WHAT YOU WILL DO
In the records, find each line where "TRIANGLE" occurs, and copy it.

= = =

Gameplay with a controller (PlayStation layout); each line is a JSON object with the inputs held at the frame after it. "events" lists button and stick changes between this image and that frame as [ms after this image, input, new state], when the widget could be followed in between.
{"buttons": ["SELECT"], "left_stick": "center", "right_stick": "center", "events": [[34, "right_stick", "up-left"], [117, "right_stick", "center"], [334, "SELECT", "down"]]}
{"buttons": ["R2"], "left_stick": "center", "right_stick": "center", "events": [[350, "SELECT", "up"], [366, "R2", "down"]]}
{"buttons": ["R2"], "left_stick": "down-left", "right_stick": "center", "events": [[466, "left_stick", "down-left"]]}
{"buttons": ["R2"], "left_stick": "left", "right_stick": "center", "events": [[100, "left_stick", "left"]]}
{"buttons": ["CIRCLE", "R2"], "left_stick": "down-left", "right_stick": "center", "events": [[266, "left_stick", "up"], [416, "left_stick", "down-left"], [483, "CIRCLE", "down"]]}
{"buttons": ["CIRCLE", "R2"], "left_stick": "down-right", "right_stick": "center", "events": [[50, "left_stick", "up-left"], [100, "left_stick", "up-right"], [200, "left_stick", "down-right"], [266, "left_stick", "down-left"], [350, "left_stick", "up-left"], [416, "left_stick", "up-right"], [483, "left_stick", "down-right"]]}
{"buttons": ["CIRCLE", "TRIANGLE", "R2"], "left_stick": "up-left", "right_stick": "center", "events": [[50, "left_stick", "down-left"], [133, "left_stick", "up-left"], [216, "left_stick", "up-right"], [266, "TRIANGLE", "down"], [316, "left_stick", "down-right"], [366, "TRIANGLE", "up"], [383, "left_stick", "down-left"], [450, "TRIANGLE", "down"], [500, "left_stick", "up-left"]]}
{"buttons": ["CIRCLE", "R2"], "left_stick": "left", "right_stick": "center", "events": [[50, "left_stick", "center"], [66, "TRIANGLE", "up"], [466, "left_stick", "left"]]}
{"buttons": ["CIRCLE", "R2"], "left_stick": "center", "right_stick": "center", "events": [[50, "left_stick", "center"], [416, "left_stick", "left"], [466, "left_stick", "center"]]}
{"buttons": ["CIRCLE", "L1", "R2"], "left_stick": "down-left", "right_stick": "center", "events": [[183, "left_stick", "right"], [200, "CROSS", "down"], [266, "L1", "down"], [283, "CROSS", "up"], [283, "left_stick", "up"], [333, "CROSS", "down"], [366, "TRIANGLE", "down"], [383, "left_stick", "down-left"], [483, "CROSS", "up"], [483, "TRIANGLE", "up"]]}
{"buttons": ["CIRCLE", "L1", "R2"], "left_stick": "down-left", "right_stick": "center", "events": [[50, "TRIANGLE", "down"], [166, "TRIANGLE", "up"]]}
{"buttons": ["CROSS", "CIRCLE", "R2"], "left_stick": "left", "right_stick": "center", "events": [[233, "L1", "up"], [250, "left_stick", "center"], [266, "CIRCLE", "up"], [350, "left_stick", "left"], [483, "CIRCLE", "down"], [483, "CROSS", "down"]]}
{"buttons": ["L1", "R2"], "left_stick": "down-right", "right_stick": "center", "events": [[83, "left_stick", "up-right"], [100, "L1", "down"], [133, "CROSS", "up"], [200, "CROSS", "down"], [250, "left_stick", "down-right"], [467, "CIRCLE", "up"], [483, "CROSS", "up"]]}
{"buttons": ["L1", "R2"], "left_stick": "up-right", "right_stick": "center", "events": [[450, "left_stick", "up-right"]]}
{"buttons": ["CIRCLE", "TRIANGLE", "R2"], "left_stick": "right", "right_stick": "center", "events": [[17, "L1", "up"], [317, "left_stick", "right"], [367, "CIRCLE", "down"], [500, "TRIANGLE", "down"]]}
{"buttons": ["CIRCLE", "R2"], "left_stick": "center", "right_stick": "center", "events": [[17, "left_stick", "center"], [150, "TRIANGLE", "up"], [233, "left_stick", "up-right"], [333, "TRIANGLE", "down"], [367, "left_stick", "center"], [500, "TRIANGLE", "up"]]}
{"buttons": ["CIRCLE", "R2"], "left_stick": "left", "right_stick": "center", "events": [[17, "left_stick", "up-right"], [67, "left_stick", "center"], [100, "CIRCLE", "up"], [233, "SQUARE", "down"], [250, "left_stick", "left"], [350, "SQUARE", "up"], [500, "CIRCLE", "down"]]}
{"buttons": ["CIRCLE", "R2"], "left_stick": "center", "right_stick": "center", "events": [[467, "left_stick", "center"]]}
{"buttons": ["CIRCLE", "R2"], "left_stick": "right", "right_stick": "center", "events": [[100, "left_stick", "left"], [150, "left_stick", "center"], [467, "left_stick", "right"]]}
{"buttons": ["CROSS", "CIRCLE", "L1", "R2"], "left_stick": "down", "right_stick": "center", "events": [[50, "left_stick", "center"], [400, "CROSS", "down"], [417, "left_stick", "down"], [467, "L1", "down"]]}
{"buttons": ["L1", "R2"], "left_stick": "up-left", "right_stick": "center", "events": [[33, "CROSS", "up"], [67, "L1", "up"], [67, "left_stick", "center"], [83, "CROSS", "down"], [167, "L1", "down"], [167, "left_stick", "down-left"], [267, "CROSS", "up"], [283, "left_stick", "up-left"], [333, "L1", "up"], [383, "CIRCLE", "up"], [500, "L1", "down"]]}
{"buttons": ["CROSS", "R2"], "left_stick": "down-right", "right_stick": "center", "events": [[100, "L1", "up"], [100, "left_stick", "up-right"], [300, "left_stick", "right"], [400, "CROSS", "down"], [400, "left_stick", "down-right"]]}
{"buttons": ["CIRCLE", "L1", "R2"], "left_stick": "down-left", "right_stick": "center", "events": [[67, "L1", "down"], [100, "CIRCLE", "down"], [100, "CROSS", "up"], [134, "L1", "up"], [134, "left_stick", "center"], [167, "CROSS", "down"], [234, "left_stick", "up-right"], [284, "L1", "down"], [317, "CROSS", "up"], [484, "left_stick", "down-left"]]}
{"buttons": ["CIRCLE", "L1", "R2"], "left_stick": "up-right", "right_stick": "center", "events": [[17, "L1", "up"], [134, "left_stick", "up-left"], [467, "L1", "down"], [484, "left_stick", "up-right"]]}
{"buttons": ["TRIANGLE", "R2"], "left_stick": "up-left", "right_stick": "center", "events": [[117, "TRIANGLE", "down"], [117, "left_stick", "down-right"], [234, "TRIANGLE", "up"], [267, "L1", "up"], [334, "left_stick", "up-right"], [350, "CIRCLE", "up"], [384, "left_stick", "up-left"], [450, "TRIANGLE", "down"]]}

= = =

RESULT OF THE EXERCISE
{"buttons": ["CIRCLE", "TRIANGLE", "R2"], "left_stick": "up-left", "right_stick": "center", "events": [[50, "left_stick", "down-left"], [133, "left_stick", "up-left"], [216, "left_stick", "up-right"], [266, "TRIANGLE", "down"], [316, "left_stick", "down-right"], [366, "TRIANGLE", "up"], [383, "left_stick", "down-left"], [450, "TRIANGLE", "down"], [500, "left_stick", "up-left"]]}
{"buttons": ["CIRCLE", "R2"], "left_stick": "left", "right_stick": "center", "events": [[50, "left_stick", "center"], [66, "TRIANGLE", "up"], [466, "left_stick", "left"]]}
{"buttons": ["CIRCLE", "L1", "R2"], "left_stick": "down-left", "right_stick": "center", "events": [[183, "left_stick", "right"], [200, "CROSS", "down"], [266, "L1", "down"], [283, "CROSS", "up"], [283, "left_stick", "up"], [333, "CROSS", "down"], [366, "TRIANGLE", "down"], [383, "left_stick", "down-left"], [483, "CROSS", "up"], [483, "TRIANGLE", "up"]]}
{"buttons": ["CIRCLE", "L1", "R2"], "left_stick": "down-left", "right_stick": "center", "events": [[50, "TRIANGLE", "down"], [166, "TRIANGLE", "up"]]}
{"buttons": ["CIRCLE", "TRIANGLE", "R2"], "left_stick": "right", "right_stick": "center", "events": [[17, "L1", "up"], [317, "left_stick", "right"], [367, "CIRCLE", "down"], [500, "TRIANGLE", "down"]]}
{"buttons": ["CIRCLE", "R2"], "left_stick": "center", "right_stick": "center", "events": [[17, "left_stick", "center"], [150, "TRIANGLE", "up"], [233, "left_stick", "up-right"], [333, "TRIANGLE", "down"], [367, "left_stick", "center"], [500, "TRIANGLE", "up"]]}
{"buttons": ["TRIANGLE", "R2"], "left_stick": "up-left", "right_stick": "center", "events": [[117, "TRIANGLE", "down"], [117, "left_stick", "down-right"], [234, "TRIANGLE", "up"], [267, "L1", "up"], [334, "left_stick", "up-right"], [350, "CIRCLE", "up"], [384, "left_stick", "up-left"], [450, "TRIANGLE", "down"]]}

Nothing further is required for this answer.